MIDI NOON
Leconte de Lisle trans. Stan Solomons
Midi, roi des étés, épandu sur la plaine,
Tombe en nappes d'argent des hauteurs du ciel bleu.
Tout se tait. L'air flamboie et brûle sans haleine;
La terre est assoupie en sa robe de feu.

L'étendue est immense, et les champs n'ont point d'ombre.
Et la source est tarie où buvaient les troupeaux;
La lointaine forêt, dont la lisière est sombre,
Dort là-bas, immobile, en un pesant repos.

Seuls, les grands blés mûris, tels qu'une mer dorée, 
Se déroulent au loin, dédaigneux du sommeil;
Pacifiques enfants de la terre sacrée,
Ils épuisent sans peur la coupe du soleil.

Parfois, comme un soupir de leur âme brûlante
Du sein des épis lourds qui murmurent entre eux,
Une ondulation majestueuse et lente
S'éveille, et va mourir à l'horizon poudreux.

Non loin, quelques boeufs blancs, couchés parmi les herbes.
Bavent avec lenteur sur leurs fanons épais,
Et suivent de leurs yeux languissants et superbes
Le songe intérieur qu'ils n'achèvent jamais.

Homme, si, le coeur plein de joie ou d'amertume,
Tu passais vers midi dans les champs radieux,
Fuis! la nature est vide et le soleil consume:
Rien n'est vivant ici, rien n'est triste ou joyeux.

Mais si, désabusé des larmes et du rire, 
Altéré de l'oubli de ce monde agité,
Tu veux, ne sachant plus pardonner ou maudire,
Goûter une suprême et morne volupté,

Viens!
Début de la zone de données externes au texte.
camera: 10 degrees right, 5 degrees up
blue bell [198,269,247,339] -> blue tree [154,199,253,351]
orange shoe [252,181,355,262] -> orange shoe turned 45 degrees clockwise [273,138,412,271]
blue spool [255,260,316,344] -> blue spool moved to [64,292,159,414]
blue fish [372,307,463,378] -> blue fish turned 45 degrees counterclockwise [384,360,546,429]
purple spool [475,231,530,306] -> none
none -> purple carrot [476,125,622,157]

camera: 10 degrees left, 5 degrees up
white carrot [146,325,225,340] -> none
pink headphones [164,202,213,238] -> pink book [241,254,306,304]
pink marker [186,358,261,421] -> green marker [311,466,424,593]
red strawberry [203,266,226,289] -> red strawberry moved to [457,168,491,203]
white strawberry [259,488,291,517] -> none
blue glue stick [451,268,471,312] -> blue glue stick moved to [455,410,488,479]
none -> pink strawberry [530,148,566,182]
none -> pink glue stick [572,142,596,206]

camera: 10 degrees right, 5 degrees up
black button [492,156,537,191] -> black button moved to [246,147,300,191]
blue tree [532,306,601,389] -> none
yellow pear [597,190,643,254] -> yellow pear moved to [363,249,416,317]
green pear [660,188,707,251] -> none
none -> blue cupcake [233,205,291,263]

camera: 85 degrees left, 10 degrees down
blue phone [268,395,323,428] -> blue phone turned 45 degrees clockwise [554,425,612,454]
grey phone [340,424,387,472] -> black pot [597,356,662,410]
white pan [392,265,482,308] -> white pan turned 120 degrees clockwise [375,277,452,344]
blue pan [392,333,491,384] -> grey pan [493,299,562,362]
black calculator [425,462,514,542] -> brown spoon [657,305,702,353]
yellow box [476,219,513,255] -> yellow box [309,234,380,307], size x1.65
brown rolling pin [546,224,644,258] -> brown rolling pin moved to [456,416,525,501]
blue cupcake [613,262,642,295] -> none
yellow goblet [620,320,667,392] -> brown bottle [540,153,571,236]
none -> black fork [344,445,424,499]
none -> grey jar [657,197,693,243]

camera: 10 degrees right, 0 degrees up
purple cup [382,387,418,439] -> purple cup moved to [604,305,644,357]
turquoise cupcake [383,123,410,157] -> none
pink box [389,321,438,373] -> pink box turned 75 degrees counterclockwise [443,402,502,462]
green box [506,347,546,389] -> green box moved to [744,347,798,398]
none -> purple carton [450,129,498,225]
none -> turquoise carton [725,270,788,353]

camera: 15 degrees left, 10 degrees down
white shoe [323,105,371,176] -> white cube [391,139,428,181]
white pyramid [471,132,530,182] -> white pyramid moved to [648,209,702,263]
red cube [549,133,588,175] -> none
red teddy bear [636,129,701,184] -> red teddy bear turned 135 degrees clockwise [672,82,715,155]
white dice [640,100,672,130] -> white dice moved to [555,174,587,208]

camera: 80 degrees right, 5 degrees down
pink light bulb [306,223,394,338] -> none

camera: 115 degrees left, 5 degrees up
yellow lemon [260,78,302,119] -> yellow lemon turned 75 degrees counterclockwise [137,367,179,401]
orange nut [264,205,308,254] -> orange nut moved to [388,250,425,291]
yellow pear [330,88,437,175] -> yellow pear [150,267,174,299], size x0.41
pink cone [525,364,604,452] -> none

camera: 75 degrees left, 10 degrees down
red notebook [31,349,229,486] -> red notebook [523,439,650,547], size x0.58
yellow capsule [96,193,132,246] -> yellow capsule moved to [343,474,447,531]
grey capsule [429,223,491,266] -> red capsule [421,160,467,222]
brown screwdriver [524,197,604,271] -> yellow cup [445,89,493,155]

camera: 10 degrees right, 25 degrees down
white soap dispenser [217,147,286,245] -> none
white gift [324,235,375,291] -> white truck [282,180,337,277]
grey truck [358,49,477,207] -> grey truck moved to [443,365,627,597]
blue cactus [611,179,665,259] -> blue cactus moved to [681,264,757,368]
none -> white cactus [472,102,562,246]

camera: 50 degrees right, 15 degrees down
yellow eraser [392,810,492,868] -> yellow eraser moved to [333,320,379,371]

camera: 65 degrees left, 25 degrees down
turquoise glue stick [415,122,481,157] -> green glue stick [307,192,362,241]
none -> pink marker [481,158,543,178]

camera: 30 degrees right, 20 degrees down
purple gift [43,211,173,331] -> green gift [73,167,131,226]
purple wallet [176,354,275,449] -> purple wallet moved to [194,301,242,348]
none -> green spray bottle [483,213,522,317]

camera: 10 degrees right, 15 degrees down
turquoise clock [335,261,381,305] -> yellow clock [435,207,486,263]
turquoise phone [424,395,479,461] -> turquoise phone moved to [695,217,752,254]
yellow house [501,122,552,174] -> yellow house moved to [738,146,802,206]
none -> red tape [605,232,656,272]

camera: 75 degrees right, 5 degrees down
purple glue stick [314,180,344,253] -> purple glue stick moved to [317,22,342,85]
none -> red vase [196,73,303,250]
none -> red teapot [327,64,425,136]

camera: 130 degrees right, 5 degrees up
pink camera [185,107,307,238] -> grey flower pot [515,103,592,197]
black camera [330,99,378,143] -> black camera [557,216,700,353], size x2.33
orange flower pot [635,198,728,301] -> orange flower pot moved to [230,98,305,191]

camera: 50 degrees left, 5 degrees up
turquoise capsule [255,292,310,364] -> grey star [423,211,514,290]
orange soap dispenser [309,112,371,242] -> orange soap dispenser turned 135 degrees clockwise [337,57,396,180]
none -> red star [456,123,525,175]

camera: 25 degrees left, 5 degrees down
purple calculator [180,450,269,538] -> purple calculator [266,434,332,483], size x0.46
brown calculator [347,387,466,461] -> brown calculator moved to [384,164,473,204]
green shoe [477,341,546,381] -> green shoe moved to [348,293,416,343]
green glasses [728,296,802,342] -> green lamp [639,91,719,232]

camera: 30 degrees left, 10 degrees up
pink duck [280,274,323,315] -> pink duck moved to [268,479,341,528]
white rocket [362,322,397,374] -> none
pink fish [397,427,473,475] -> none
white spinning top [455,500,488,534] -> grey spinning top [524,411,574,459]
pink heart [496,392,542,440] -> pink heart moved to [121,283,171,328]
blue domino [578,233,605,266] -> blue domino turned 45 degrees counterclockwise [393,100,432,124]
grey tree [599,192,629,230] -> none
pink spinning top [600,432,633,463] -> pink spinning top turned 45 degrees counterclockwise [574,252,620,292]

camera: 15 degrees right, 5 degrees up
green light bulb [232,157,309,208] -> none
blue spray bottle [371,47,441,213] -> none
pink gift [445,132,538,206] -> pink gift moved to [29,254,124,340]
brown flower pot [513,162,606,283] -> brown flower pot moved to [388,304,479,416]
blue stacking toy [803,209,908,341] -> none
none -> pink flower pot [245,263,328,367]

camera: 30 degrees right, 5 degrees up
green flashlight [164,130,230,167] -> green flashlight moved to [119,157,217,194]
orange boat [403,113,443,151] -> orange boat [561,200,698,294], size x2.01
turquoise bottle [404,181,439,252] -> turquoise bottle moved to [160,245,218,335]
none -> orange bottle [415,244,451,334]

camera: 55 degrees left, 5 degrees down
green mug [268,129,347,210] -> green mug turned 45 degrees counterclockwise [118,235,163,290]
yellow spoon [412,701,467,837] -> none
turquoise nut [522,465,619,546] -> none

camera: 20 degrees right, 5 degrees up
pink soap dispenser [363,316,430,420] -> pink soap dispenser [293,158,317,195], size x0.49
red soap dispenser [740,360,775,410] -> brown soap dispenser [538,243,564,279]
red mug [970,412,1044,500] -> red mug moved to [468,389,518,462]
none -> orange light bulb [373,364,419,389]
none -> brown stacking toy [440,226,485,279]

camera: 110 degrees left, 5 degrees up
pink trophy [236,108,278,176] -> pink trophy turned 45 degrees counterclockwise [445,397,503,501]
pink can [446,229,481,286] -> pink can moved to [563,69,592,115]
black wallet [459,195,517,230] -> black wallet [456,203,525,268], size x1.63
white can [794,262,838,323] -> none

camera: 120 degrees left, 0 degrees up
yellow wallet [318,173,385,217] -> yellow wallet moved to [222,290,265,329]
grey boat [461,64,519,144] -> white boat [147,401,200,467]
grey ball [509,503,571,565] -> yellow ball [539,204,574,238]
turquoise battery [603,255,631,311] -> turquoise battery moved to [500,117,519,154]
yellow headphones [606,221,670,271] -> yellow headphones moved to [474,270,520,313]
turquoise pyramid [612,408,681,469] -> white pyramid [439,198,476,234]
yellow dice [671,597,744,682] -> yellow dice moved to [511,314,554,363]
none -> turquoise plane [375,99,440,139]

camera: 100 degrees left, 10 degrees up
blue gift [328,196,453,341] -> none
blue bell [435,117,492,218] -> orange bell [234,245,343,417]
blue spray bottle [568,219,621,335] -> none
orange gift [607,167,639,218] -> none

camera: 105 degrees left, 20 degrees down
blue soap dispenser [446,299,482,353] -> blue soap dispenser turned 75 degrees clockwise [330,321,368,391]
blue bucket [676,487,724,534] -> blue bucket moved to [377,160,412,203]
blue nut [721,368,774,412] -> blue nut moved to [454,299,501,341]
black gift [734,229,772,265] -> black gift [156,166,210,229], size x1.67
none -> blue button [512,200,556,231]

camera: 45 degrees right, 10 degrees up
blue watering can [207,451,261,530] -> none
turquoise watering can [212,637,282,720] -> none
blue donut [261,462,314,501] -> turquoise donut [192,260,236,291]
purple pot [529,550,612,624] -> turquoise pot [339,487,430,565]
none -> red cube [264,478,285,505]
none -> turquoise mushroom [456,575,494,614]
Le soleil te parle en paroles sublimes;
Dans sa flamme implacable absorbe-toi sans fin;
Et retourne à pas lents vers les cités infimes,
Le coeur trempé sept fois dans le néant divin.
Noon, monarch of summer, ruling o'er the plain,
Falling in silver sheets from azure height.
All is still. Breathless the air is flame;
The earth is drowsy in its robe of light.

Distance is dazzling vast, the fields lack shade,
The spring is dusty dry where drank the sheep;
The far-off forest, with its sombre glade
Lies there so still, heavy in drug-like sleep.

Like seas of gold, only the tall ripe corn
Rolls to the distance and all sleep disdains;
Peace-loving child of sacred Nature born,
Fearless, the cup of sun-liqueur it drains.

Sometimes, like sighs forced from its burning soul,
From out the heavy grain's murmuring breast,
Majestic, slow, waves wake and roll
To dusty horizon to meet their death.

Close by, white oxen, resting on the sward,
Salivate gently on thick dew-lapped neck,
With eyes, placid and proud, follow and hoard
That inmost thought, never achieved as yet.

If, filled with spleen or joy, you pass at noon
Among those sonorous radiant fields of light, Flee!
Nature is empty and the sun consumes;
Nothing is living, nothing sad or bright.

But if, purged free of tears or smiles, athirst
To cast away their frantic memory,
If then you wish, knowing nor grace nor curse,
To taste a sensuous supremacy,

Come then! The sun will speak to you in shining words;
Within its ruthless flame live through eternal time;
Take back with you towards the petty world
A heart steeped seven-fold in the void divine.